- [Text shown]:
..........
Object storage	Customer object storage or S3-compatible service.	Capacity should cover source files, converted assets, documents, evidence, generated reports, retained versions, and lifecycle buffers.	Growth rate, large-object latency, failed uploads, lifecycle cleanup, restore samples.
Worker scratch	Fast local SSD or high-throughput ephemeral volume.	Model conversion and simulation workers need temporary space separate from object storage. Plan scratch size from the largest expected model plus derived files.	Temporary disk pressure, conversion duration, worker eviction, failed jobs.
Search or index volume	SSD persistent volume.	Allocate memory and disk together. Rebuild time should fit the maintenance window.	Query latency, index size, rebuild time, memory pressure.
Logs and audit records	Customer log platform or retained persistent storage.	Size by retention policy and export volume. High-control projects usually need separate audit retention.	Log growth, dropped logs, retention pressure, query time.
Backup target	Customer backup platform or object storage tier.	Backup throughput must fit the maintenance window. Include database, object storage, configuration, and release package evidence.	Backup duration, failed backup, restore duration, incomplete protected asset list.

I/O planning rules

Put database volumes on SSD-class storage with predictable latency.
Keep object storage optimized for large sequential upload and download traffic.
Give model conversion and simulation workers dedicated scratch storage so temporary files do not compete with database I/O.
Schedule large DFS sync jobs, model conversions, backups, and search reindexing in separate windows when the environment is small.
Track storage growth by data class: models, converted assets, documents, inspection evidence, logs, database, and backups.
Keep at least one restore sample in the validation plan before accepting the capacity baseline.

Inputs

Input	Required detail	Capacity impact
Environments	Production, validation, training, disaster recovery, and lab environments.	Determines total cluster, VM, storage, backup, and monitoring footprint.
User workload	Named users, active users, peak concurrent sessions, user groups, site time zones, client types.	Drives web/API replicas, session load, network throughput, and support windows.
Scene and asset workload	Number of scenes, largest model size, model conversion frequency, media files, downloads, field-device cache behavior.	Drives object storage, model processing workers, cache, and backup volume.
DFS and integration workload	Source systems, connector count, sync cadence, batch size, retry policy, write-back requirements.	Drives connector workers, queue depth, database I/O, network routes, and source-system limits.
High-rate telemetry workload	Field protocol point count, sampling interval, burst behavior, retention window, and query pattern.	Drives time-series ingestion capacity, durable queue sizing, storage retention, and dashboard query load.
AI Agent workload	Workflow concurrency, tool-call volume, document retrieval, scheduled automation, approval queues.	Drives worker concurrency, queue capacity, database load, and optional private inference capacity.
Simulation or Physical AI workload	Simulation jobs, asset preparation, rendering, physics validation, robotics or training scenarios when in scope.	May require dedicated worker nodes, GPU-enabled nodes, larger storage, and longer validation windows.
ECM and evidence workload	Documents, SOPs, images, inspection evidence, audit records, retention period.	Drives object storage, database records, index size, backup window, and restore test scope.
..........
- [Required work]:
**1)** Translate this sentence from the capacity planning text into Spanish: "Put database volumes on SSD-class storage with predictable latency."
**2)** According to the capacity planning text, what should be kept in the validation plan before the capacity baseline is accepted?
**3)** Retype the capacity planning text from "Search or index" to "time, memory pressure.".
None of the entries below are needed for this work.

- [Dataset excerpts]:
..........
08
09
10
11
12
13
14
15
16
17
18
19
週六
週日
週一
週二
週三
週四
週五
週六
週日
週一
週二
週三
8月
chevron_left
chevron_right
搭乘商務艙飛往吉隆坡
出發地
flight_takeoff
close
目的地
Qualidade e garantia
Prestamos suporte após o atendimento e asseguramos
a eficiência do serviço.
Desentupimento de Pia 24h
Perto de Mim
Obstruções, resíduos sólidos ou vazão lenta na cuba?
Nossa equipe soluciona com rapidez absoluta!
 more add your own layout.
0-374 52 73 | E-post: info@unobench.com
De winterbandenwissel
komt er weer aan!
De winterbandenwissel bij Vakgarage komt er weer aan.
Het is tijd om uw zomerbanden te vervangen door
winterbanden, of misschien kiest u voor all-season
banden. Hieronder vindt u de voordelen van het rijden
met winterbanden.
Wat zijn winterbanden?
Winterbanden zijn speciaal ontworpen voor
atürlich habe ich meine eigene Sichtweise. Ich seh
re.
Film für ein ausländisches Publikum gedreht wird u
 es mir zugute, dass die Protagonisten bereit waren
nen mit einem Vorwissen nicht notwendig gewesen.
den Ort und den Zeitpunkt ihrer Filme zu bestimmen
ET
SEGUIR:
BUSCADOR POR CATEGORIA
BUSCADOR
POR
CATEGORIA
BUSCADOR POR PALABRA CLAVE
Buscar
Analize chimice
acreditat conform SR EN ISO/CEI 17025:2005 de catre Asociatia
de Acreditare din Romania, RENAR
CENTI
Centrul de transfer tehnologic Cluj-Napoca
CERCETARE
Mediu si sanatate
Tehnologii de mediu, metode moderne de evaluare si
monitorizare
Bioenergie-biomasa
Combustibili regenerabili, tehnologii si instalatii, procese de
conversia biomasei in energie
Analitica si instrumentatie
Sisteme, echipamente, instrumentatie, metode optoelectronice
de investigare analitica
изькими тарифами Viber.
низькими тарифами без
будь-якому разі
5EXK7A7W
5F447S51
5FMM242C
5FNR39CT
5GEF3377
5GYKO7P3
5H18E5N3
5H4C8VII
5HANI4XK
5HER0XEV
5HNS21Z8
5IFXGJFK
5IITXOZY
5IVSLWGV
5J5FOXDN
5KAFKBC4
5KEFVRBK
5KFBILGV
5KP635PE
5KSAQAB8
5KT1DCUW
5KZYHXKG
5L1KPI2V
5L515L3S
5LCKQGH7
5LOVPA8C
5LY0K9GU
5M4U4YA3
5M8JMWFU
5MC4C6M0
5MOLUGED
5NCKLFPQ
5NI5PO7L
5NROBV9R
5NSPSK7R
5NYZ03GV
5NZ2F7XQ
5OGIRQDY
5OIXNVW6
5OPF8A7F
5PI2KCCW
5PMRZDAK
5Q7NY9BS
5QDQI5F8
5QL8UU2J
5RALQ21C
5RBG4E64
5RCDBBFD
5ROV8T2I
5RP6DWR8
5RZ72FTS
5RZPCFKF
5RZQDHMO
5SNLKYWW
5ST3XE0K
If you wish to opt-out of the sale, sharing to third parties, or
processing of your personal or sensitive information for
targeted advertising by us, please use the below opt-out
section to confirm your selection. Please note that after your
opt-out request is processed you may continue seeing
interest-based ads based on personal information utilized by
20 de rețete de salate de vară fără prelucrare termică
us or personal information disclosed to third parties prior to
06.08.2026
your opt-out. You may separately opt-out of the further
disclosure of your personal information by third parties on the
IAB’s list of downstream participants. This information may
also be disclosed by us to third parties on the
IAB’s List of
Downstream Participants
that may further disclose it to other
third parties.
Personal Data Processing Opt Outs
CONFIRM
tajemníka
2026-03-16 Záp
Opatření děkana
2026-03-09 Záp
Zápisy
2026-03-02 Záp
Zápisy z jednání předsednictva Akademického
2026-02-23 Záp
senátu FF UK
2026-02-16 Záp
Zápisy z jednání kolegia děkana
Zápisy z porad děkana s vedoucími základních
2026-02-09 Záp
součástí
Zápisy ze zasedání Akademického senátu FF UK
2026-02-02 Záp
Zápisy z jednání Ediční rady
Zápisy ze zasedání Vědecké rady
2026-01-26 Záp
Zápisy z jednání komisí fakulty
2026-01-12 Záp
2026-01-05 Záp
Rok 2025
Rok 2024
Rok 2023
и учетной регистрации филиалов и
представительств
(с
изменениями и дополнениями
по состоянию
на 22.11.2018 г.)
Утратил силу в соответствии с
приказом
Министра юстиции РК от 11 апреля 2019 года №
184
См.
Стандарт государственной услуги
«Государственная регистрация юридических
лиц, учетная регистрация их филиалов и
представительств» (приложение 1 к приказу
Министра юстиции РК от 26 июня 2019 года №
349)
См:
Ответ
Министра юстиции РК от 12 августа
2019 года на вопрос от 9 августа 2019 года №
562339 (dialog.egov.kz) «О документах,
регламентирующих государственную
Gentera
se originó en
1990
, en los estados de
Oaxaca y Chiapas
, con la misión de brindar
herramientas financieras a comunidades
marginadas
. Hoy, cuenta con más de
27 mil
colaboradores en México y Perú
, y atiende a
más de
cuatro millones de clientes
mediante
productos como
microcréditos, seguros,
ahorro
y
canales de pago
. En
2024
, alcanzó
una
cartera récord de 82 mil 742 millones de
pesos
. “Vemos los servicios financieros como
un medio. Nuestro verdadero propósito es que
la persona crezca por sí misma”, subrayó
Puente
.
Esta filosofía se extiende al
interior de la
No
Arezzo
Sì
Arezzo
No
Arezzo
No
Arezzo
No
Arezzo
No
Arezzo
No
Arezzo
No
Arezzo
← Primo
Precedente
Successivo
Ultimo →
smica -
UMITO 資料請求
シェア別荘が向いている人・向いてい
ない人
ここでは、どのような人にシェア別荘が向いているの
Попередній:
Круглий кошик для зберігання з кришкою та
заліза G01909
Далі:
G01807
..........
- [Answers to this exercise]:
**1)** Coloque los volúmenes de base de datos en almacenamiento de clase SSD con latencia predecible.

**2)** At least one restore sample.

**3)**
Search or index volume	SSD persistent volume.	Allocate memory and disk together. Rebuild time should fit the maintenance window.	Query latency, index size, rebuild time, memory pressure.